Westfield

Tree crews work in Pine Hill Cemetery for Arbor Day event

Over a dozen workers from Lewis Tree Service, Northern Tree Service, and the Department of Public Works gathered in Pine Hill Cemetery for the arbor day event. (Photo by Peter Currier)

WESTFIELD- Pine Hill Cemetery was the host of an Arbor Day program on Thursday in which tree removal companies and crews volunteered their time to trim, prune, and cut down problem trees.

Crews from Lewis Tree Service and Northern Tree Service arrived at the cemetery at 8 a.m. and began working on trees that had been previously marked for them. Last year, a group of Westfield State University Environmental Science students had come to the cemetery and done a survey on which trees needed work, according to Chip Colton, President of the Friends of Pine Hill Cemetery.

“They came in and they labeled each tree with a number one through four,” said Colton.

He added that the numbers were meant to mark the priority of each tree. They factored in the visible health of the tree itself, its location relative to any walking paths, and if they were encroaching on any grave markers.

An employee of Lewis Tree Service in a bucket truck near the east side of the cemetery. He began removing the larger outer branches of the clearly dead tree. (Photo by Peter Currier)

Another survey was also done by WSU Geography and Regional Planning students last year. They determined the meaning and usefulness of having a garden cemetery in a community. The students were led by Dr. Dristi Neog, a WSU professor who was recently a co-lecturer for the Westfield 350th Historical Lecture Series. In part of her lecture, Neog spoke about the survey and the experiences of her students. Fittingly, Pine Hill Cemetery is 175-years-old, exactly half the age of the 350-year-old city it resides in.
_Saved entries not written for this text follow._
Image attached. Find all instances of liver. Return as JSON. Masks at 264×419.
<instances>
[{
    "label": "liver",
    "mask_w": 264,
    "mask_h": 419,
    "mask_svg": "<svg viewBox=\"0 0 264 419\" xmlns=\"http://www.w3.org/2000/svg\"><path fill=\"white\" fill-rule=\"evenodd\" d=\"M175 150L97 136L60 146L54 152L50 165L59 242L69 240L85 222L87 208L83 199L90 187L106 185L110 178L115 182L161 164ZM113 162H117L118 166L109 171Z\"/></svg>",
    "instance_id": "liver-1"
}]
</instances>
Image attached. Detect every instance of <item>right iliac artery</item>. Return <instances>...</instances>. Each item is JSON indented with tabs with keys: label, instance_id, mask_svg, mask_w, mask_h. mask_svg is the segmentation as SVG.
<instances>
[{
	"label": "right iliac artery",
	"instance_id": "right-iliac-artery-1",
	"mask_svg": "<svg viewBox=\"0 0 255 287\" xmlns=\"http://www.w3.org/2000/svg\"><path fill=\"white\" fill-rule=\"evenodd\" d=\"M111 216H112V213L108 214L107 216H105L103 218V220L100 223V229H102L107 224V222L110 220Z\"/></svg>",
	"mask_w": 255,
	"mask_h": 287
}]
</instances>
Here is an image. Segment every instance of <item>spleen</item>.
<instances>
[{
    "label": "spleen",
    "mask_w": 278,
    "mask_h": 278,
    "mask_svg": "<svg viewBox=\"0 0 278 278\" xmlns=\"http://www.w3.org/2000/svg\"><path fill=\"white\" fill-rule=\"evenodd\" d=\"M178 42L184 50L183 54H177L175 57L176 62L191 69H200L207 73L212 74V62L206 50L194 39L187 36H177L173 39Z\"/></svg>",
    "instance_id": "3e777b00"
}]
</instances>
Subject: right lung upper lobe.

The bucket truck worker waits while a groundman with a chainsaw begins the lower work on the same dead tree. (Photo by Peter Currier)

Scott Hathaway, the Director of the Westfield Parks and Recreation Department and the City’s Tree Warden, said that he thought of the event as a success and he plans to do it again next year.

“For Arbor Day, you don’t always have to plant a tree, you can do events like this as well,” said Hathaway, “The crews said they would do this again next year.”

Throughout the day, the crews trimmed and took down about a dozen trees in different sections of the cemetery. The nature of tree work means that it is best done slowly and methodically due to the danger it can pose to the workers themselves or anyone who happens to be nearby. Most of the trees that were worked on were done so in what Hathaway referred to as ‘high target areas’. These are spots in which there are a lot of objects or highly trafficked paths below the tree’s branches.

A stump grinder was on site to remove the remains of dead tree stumps by grinding them into a pulp. (Photo by Peter Currier)

“It’s a safety factor,” said Hathaway,” people usually look down, they don’t look up,”

At noon, the crews from Northern Tree Service, Lewis Tree Service, and the Department of Public Works, were treated to a lunch served in the small chapel at the front entrance of the cemetery. During the break Mayor Brian Sullivan came to see some of the work and speak with the crews to commend them on the job they had done so far. The crews were at the cemetery until 3 p.m., having worked on as many trees as they could in the nice weather they lucked in to. The companies themselves had volunteered their services for the Arbor day event, but the crews themselves were still paid like any normal day.